Your assignment: Report all lines below with the word "сюда".

Excerpted data:
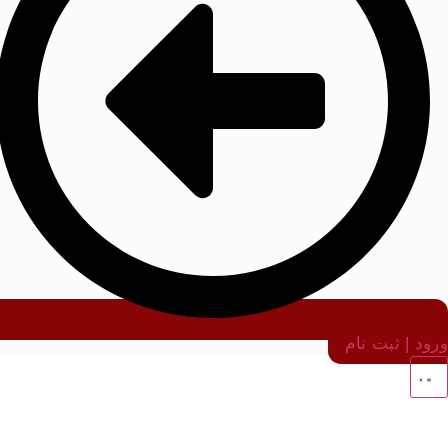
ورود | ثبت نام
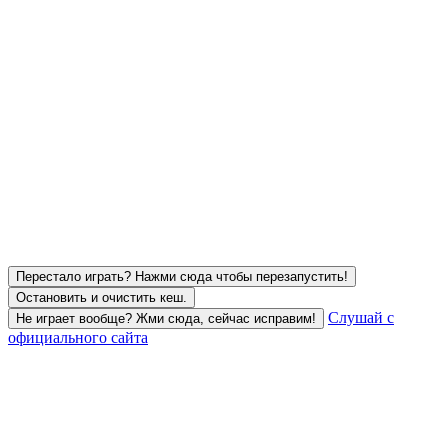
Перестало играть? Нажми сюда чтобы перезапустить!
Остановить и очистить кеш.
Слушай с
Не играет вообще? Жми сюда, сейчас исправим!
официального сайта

...

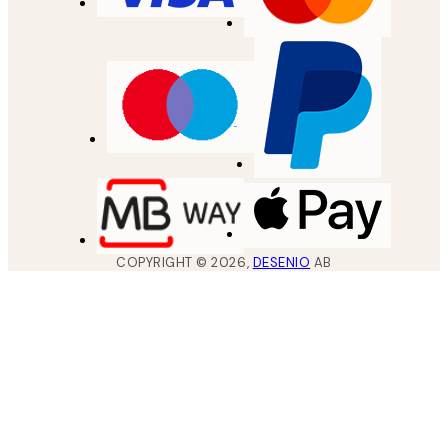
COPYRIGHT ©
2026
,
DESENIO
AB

Reply:
Перестало играть? Нажми сюда чтобы перезапустить!
Не играет вообще? Жми сюда, сейчас исправим!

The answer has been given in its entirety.